═══ TASK MATERIAL ═══

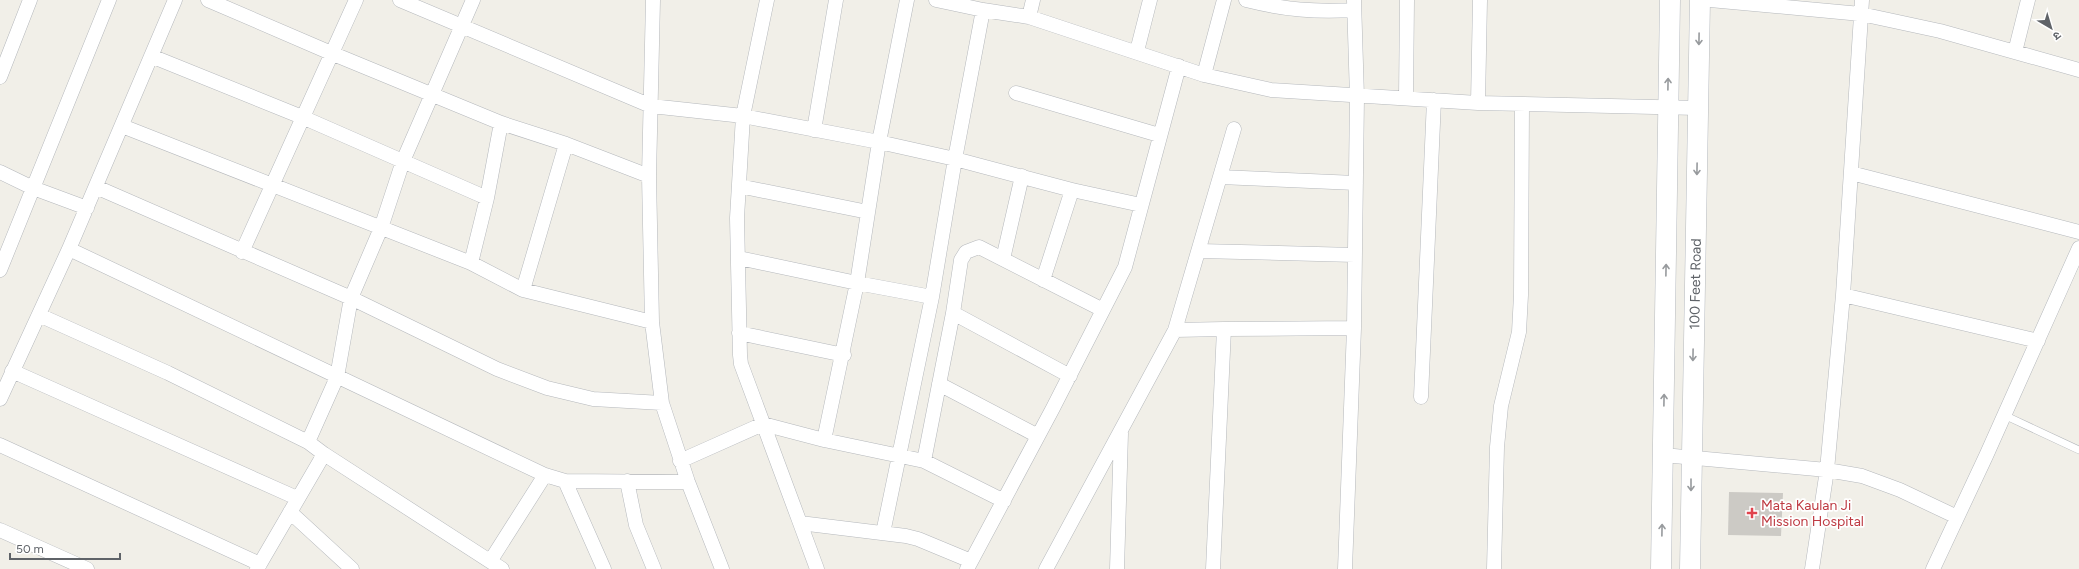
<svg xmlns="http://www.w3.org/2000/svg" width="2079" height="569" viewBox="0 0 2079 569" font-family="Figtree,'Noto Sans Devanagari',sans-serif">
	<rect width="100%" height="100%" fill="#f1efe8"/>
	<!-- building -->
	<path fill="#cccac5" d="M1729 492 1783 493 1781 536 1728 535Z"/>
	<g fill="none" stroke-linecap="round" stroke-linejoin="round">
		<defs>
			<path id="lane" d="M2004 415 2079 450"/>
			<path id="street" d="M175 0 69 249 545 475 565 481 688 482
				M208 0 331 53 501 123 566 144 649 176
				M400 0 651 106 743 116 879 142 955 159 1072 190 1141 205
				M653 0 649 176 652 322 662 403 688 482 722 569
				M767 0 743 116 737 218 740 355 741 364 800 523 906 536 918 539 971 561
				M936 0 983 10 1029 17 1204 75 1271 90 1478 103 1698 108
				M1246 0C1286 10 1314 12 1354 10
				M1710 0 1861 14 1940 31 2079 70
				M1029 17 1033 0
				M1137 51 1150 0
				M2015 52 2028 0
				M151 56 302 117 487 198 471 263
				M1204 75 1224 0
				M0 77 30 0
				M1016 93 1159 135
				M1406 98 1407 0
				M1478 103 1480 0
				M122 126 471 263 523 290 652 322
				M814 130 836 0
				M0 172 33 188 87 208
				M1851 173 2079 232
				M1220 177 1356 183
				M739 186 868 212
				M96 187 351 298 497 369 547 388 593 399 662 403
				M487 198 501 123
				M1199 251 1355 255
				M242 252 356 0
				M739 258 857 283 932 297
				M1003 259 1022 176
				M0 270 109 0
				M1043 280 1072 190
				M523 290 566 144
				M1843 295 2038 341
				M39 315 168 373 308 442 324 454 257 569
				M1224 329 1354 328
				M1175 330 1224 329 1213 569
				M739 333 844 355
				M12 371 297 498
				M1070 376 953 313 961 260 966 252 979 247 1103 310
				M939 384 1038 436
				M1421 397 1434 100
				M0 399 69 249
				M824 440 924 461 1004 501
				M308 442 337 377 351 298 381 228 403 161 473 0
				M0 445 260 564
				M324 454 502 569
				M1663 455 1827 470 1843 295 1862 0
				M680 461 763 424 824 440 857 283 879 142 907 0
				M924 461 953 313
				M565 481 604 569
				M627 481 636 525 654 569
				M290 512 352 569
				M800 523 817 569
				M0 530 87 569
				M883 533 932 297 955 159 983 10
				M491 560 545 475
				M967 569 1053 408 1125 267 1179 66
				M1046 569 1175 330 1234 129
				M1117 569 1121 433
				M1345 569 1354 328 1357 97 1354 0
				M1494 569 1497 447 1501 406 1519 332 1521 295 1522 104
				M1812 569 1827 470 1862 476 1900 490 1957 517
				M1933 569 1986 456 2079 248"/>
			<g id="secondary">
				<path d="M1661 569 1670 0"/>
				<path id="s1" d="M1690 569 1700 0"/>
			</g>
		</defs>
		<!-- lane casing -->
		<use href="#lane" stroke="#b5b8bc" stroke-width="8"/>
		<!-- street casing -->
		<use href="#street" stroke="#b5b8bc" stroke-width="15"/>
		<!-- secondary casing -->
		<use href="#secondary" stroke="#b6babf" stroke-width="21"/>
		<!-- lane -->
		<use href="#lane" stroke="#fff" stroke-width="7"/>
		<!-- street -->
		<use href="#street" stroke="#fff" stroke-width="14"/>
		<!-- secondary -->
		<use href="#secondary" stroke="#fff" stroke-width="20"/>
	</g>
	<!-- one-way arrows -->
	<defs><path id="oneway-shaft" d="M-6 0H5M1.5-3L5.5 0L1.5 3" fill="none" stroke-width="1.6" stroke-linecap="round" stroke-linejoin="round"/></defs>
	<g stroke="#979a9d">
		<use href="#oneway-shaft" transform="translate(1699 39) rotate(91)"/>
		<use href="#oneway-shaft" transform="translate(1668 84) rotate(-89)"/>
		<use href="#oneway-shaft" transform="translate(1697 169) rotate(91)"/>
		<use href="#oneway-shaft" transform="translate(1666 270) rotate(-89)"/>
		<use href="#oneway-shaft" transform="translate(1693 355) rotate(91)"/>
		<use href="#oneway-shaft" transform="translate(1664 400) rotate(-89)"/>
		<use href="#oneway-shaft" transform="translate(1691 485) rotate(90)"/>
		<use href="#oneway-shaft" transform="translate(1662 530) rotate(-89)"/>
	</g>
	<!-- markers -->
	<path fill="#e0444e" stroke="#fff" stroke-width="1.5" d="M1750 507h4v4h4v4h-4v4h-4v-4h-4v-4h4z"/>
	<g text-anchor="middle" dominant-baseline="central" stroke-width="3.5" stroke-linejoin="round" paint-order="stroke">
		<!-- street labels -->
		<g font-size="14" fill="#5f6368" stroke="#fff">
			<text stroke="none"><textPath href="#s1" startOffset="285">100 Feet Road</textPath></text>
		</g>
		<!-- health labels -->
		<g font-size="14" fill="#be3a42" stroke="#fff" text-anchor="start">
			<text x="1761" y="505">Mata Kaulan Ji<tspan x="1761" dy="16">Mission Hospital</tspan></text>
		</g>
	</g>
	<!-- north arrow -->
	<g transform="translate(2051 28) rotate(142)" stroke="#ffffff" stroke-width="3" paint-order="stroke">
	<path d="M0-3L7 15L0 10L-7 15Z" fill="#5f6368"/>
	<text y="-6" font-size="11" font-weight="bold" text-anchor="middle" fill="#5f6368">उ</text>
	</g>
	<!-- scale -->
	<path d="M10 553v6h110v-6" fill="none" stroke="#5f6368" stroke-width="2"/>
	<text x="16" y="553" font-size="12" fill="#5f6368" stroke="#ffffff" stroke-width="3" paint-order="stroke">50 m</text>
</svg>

═══

TASK PROMPT: Where a picture appears, omit it, and otherwise retype the material exactly.

SOLUTION TO THIS TASK:
<svg xmlns="http://www.w3.org/2000/svg" width="2079" height="569" viewBox="0 0 2079 569" font-family="Figtree,'Noto Sans Devanagari',sans-serif">
	<rect width="100%" height="100%" fill="#f1efe8"/>
	<!-- building -->
	<path fill="#cccac5" d="M1729 492 1783 493 1781 536 1728 535Z"/>
	<g fill="none" stroke-linecap="round" stroke-linejoin="round">
		<defs>
			<path id="lane" d="M2004 415 2079 450"/>
			<path id="street" d="M175 0 69 249 545 475 565 481 688 482
				M208 0 331 53 501 123 566 144 649 176
				M400 0 651 106 743 116 879 142 955 159 1072 190 1141 205
				M653 0 649 176 652 322 662 403 688 482 722 569
				M767 0 743 116 737 218 740 355 741 364 800 523 906 536 918 539 971 561
				M936 0 983 10 1029 17 1204 75 1271 90 1478 103 1698 108
				M1246 0C1286 10 1314 12 1354 10
				M1710 0 1861 14 1940 31 2079 70
				M1029 17 1033 0
				M1137 51 1150 0
				M2015 52 2028 0
				M151 56 302 117 487 198 471 263
				M1204 75 1224 0
				M0 77 30 0
				M1016 93 1159 135
				M1406 98 1407 0
				M1478 103 1480 0
				M122 126 471 263 523 290 652 322
				M814 130 836 0
				M0 172 33 188 87 208
				M1851 173 2079 232
				M1220 177 1356 183
				M739 186 868 212
				M96 187 351 298 497 369 547 388 593 399 662 403
				M487 198 501 123
				M1199 251 1355 255
				M242 252 356 0
				M739 258 857 283 932 297
				M1003 259 1022 176
				M0 270 109 0
				M1043 280 1072 190
				M523 290 566 144
				M1843 295 2038 341
				M39 315 168 373 308 442 324 454 257 569
				M1224 329 1354 328
				M1175 330 1224 329 1213 569
				M739 333 844 355
				M12 371 297 498
				M1070 376 953 313 961 260 966 252 979 247 1103 310
				M939 384 1038 436
				M1421 397 1434 100
				M0 399 69 249
				M824 440 924 461 1004 501
				M308 442 337 377 351 298 381 228 403 161 473 0
				M0 445 260 564
				M324 454 502 569
				M1663 455 1827 470 1843 295 1862 0
				M680 461 763 424 824 440 857 283 879 142 907 0
				M924 461 953 313
				M565 481 604 569
				M627 481 636 525 654 569
				M290 512 352 569
				M800 523 817 569
				M0 530 87 569
				M883 533 932 297 955 159 983 10
				M491 560 545 475
				M967 569 1053 408 1125 267 1179 66
				M1046 569 1175 330 1234 129
				M1117 569 1121 433
				M1345 569 1354 328 1357 97 1354 0
				M1494 569 1497 447 1501 406 1519 332 1521 295 1522 104
				M1812 569 1827 470 1862 476 1900 490 1957 517
				M1933 569 1986 456 2079 248"/>
			<g id="secondary">
				<path d="M1661 569 1670 0"/>
				<path id="s1" d="M1690 569 1700 0"/>
			</g>
		</defs>
		<!-- lane casing -->
		<use href="#lane" stroke="#b5b8bc" stroke-width="8"/>
		<!-- street casing -->
		<use href="#street" stroke="#b5b8bc" stroke-width="15"/>
		<!-- secondary casing -->
		<use href="#secondary" stroke="#b6babf" stroke-width="21"/>
		<!-- lane -->
		<use href="#lane" stroke="#fff" stroke-width="7"/>
		<!-- street -->
		<use href="#street" stroke="#fff" stroke-width="14"/>
		<!-- secondary -->
		<use href="#secondary" stroke="#fff" stroke-width="20"/>
	</g>
	<!-- one-way arrows -->
	<defs><path id="oneway-shaft" d="M-6 0H5M1.5-3L5.5 0L1.5 3" fill="none" stroke-width="1.6" stroke-linecap="round" stroke-linejoin="round"/></defs>
	<g stroke="#979a9d">
		<use href="#oneway-shaft" transform="translate(1699 39) rotate(91)"/>
		<use href="#oneway-shaft" transform="translate(1668 84) rotate(-89)"/>
		<use href="#oneway-shaft" transform="translate(1697 169) rotate(91)"/>
		<use href="#oneway-shaft" transform="translate(1666 270) rotate(-89)"/>
		<use href="#oneway-shaft" transform="translate(1693 355) rotate(91)"/>
		<use href="#oneway-shaft" transform="translate(1664 400) rotate(-89)"/>
		<use href="#oneway-shaft" transform="translate(1691 485) rotate(90)"/>
		<use href="#oneway-shaft" transform="translate(1662 530) rotate(-89)"/>
	</g>
	<!-- markers -->
	<path fill="#e0444e" stroke="#fff" stroke-width="1.5" d="M1750 507h4v4h4v4h-4v4h-4v-4h-4v-4h4z"/>
	<g text-anchor="middle" dominant-baseline="central" stroke-width="3.5" stroke-linejoin="round" paint-order="stroke">
		<!-- street labels -->
		<g font-size="14" fill="#5f6368" stroke="#fff">
			<text stroke="none"><textPath href="#s1" startOffset="285">100 Feet Road</textPath></text>
		</g>
		<!-- health labels -->
		<g font-size="14" fill="#be3a42" stroke="#fff" text-anchor="start">
			<text x="1761" y="505">Mata Kaulan Ji<tspan x="1761" dy="16">Mission Hospital</tspan></text>
		</g>
	</g>
	<!-- north arrow -->
	<g transform="translate(2051 28) rotate(142)" stroke="#ffffff" stroke-width="3" paint-order="stroke">
	<path d="M0-3L7 15L0 10L-7 15Z" fill="#5f6368"/>
	<text y="-6" font-size="11" font-weight="bold" text-anchor="middle" fill="#5f6368">उ</text>
	</g>
	<!-- scale -->
	<path d="M10 553v6h110v-6" fill="none" stroke="#5f6368" stroke-width="2"/>
	<text x="16" y="553" font-size="12" fill="#5f6368" stroke="#ffffff" stroke-width="3" paint-order="stroke">50 m</text>
</svg>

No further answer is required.